Another aside: Speaking of Barks, I have read a lot of translated Disney comics, so my perception may be colored by the small selection, but most of the works I have read were more in the Barksian manner than in the animated cartoon manner. These are two very different versions of Donald Duck, with Barks (and his followers) featuring him as a regular joe who gets into all sorts of crazy events and reacting appropriately. The cartoon version, the more famous one, is defined by Donald inability to connect with the outside world, speaking in throat-shattering tones even before his ire explodes.

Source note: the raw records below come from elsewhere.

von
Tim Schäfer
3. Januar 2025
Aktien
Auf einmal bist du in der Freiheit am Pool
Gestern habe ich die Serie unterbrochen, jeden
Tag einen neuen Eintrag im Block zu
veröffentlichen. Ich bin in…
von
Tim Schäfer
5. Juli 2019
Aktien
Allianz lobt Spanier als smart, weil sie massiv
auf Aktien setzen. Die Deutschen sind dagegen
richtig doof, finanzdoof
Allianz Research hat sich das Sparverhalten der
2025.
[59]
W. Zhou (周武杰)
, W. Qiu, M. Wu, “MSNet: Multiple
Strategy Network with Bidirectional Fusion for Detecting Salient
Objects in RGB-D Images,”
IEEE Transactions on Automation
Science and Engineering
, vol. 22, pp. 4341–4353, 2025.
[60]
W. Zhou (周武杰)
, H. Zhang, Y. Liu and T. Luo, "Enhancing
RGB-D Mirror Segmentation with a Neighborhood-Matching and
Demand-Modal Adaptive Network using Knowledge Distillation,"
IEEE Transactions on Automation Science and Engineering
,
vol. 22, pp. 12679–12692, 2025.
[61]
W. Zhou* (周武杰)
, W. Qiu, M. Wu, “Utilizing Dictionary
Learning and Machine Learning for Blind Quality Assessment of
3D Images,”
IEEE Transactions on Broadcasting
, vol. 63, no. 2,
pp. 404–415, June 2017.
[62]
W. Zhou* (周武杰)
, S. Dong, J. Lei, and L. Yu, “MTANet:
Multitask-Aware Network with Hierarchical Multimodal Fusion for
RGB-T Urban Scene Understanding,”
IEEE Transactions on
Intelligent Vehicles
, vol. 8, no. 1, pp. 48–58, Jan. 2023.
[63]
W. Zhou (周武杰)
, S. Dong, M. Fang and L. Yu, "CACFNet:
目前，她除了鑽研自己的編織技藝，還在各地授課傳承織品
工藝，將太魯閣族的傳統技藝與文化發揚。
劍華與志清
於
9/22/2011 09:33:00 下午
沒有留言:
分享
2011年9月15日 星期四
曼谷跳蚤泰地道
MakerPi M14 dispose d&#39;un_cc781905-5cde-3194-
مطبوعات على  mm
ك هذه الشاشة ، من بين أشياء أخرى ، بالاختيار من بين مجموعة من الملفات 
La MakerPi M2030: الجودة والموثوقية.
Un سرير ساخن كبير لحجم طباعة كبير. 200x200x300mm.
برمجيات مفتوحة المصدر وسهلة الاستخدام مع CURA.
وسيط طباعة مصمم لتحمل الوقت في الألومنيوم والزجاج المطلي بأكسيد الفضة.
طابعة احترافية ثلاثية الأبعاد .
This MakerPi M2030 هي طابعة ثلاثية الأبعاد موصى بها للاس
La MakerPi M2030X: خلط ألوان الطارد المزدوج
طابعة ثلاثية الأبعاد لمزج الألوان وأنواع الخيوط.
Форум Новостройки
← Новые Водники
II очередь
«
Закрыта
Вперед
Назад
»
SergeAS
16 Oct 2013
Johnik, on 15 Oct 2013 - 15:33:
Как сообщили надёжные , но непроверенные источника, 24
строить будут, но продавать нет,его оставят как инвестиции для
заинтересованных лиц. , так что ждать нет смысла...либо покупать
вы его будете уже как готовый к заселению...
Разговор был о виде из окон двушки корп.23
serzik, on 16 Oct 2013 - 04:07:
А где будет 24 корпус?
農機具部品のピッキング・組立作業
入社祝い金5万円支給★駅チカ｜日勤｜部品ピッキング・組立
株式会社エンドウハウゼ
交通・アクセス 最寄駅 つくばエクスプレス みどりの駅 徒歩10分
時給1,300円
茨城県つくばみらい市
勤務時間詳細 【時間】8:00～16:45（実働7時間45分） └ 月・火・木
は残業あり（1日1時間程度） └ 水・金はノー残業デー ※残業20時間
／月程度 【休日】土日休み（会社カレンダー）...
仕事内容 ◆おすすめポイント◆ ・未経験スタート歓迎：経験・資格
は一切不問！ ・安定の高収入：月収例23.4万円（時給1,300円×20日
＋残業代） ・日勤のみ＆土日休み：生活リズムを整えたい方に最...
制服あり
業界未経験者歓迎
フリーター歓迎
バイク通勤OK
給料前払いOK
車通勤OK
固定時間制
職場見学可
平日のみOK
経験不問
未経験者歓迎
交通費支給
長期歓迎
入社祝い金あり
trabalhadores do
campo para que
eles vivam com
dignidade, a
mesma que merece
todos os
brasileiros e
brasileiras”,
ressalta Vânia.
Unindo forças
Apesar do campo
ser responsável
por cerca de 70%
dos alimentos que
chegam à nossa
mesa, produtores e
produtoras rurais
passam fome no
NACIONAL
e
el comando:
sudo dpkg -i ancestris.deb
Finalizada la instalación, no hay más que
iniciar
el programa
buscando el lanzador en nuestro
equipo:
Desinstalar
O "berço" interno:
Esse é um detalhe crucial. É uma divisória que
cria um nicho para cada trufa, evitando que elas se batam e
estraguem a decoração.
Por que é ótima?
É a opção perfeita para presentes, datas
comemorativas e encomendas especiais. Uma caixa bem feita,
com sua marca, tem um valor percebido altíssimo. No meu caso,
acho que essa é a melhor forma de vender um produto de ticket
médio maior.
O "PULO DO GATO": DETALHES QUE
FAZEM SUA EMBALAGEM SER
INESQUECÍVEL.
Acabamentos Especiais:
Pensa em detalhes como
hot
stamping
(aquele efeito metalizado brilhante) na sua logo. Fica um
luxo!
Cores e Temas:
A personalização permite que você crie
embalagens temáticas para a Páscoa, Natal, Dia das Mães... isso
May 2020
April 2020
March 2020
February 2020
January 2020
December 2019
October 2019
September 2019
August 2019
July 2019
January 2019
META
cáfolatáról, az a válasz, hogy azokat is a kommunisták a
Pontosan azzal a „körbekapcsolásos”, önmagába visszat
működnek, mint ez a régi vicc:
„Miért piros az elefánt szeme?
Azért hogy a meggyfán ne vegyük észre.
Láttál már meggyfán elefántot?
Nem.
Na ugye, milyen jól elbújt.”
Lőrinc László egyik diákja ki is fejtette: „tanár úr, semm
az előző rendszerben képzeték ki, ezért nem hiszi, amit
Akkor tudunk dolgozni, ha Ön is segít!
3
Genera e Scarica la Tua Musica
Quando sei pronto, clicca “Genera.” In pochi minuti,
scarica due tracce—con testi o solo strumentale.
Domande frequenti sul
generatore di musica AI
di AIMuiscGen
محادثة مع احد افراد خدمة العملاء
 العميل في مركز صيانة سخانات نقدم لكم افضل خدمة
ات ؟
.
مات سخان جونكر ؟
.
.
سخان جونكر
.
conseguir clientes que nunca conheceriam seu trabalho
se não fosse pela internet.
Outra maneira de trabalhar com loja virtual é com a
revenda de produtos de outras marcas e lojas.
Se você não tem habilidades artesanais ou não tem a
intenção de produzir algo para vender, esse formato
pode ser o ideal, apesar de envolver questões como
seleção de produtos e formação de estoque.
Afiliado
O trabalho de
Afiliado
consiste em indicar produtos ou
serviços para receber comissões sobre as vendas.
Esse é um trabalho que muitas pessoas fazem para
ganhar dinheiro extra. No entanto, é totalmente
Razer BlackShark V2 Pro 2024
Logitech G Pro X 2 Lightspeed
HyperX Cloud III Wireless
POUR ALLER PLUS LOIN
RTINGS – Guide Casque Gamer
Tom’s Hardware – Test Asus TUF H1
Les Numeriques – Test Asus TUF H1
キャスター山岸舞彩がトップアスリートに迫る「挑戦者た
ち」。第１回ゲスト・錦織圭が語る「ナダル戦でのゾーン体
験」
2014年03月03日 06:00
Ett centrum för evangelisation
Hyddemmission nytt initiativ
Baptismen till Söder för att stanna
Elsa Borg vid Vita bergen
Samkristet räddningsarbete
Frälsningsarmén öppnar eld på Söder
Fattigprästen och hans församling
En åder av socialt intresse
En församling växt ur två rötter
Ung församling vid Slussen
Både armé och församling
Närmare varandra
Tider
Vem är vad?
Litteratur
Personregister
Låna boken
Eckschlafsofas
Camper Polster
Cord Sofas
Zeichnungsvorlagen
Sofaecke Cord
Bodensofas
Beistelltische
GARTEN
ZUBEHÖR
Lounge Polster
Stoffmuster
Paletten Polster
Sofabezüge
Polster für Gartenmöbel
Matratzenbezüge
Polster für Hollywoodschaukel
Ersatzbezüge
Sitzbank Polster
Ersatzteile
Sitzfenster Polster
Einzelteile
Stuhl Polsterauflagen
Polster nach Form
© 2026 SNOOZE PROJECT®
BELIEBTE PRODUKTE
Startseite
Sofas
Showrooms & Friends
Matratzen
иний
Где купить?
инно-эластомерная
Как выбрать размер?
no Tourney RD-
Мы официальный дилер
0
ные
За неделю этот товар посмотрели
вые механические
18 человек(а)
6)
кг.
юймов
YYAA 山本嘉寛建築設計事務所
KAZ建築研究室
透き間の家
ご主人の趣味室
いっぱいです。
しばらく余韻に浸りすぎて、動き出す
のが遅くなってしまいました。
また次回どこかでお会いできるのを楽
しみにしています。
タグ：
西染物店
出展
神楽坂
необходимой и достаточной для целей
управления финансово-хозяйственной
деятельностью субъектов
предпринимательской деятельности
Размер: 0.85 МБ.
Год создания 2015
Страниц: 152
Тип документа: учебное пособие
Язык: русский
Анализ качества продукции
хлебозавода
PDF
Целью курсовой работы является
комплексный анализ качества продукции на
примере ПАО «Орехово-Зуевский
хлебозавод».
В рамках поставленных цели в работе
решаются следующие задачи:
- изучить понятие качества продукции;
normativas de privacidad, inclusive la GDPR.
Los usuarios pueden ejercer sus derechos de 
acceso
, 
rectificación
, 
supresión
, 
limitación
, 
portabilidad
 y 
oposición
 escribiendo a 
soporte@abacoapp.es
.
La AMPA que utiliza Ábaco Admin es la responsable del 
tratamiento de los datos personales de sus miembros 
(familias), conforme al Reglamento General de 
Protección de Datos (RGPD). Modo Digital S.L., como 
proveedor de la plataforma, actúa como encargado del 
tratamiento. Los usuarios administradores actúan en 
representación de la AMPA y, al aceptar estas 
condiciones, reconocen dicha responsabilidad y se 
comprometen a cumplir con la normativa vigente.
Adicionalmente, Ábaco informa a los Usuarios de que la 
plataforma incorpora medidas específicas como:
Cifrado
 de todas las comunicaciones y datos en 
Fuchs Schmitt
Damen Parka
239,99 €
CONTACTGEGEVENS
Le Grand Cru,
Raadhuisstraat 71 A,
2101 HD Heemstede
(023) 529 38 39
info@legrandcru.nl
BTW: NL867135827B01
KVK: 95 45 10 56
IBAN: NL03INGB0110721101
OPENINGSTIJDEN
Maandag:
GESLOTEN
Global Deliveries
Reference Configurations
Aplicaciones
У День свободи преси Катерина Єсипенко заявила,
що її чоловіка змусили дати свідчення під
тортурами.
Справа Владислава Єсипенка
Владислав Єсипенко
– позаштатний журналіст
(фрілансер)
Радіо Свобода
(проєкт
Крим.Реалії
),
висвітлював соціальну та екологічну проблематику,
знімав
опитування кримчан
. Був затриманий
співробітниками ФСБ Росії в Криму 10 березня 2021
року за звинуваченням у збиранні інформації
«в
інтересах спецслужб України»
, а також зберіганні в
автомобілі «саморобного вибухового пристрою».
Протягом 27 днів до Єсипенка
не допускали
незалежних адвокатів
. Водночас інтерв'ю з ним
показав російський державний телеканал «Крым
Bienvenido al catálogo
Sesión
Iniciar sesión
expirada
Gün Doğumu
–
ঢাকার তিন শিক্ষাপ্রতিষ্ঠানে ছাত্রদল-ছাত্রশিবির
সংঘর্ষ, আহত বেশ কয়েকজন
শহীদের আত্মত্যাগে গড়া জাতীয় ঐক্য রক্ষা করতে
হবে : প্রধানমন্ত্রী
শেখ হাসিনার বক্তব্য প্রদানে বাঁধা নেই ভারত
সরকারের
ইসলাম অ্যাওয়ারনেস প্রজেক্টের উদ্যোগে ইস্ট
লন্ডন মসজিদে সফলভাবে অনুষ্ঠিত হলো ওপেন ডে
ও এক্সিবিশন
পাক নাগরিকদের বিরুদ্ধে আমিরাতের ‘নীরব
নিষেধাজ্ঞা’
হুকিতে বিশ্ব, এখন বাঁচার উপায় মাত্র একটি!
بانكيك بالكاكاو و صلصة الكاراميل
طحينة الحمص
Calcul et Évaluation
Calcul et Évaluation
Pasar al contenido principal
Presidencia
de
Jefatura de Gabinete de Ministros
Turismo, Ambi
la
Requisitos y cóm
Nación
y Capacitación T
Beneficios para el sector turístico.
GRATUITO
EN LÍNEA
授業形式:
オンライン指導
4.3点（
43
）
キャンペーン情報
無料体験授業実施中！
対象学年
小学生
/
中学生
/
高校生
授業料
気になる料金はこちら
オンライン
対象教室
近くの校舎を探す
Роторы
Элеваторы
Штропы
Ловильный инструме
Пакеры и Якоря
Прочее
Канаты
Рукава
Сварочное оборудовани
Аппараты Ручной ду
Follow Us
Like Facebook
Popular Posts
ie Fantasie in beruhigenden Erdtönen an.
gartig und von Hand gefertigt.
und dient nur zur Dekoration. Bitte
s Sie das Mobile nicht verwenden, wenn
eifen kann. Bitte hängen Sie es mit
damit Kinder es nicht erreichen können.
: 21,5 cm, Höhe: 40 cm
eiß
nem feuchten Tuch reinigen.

The cartoon Donald can pretend to be a regular person only for a short burst, and that is the version seen in Vacation Parade. He can’t make do in the city, and he can’t enjoy himself in the wild. He's an outsider wherever he goes. There is a reason cartoons and comics went in different directions with the character — the outbursts of rage are less enjoyable when not accompanied by a voice or wild movement. Vacation Parade does as good a job as any comics can of aping that particular idea of Donald Duck, but that is still someone else’s idea. Fréderic Brémaud and Federico Bertolucci are struggling mightily, seemingly against the very nature of the medium they work in.

Which, I guess, is the most Donald Duck thing one can imagine. To try so hard and to achieve rather little. There is joy to be had in the little things, like a good laugh or a well-drawn panel. Vacation Parade probably won’t be considered a classic decades from today, but in the here and now it fulfills its promise. Even small promises should be kept.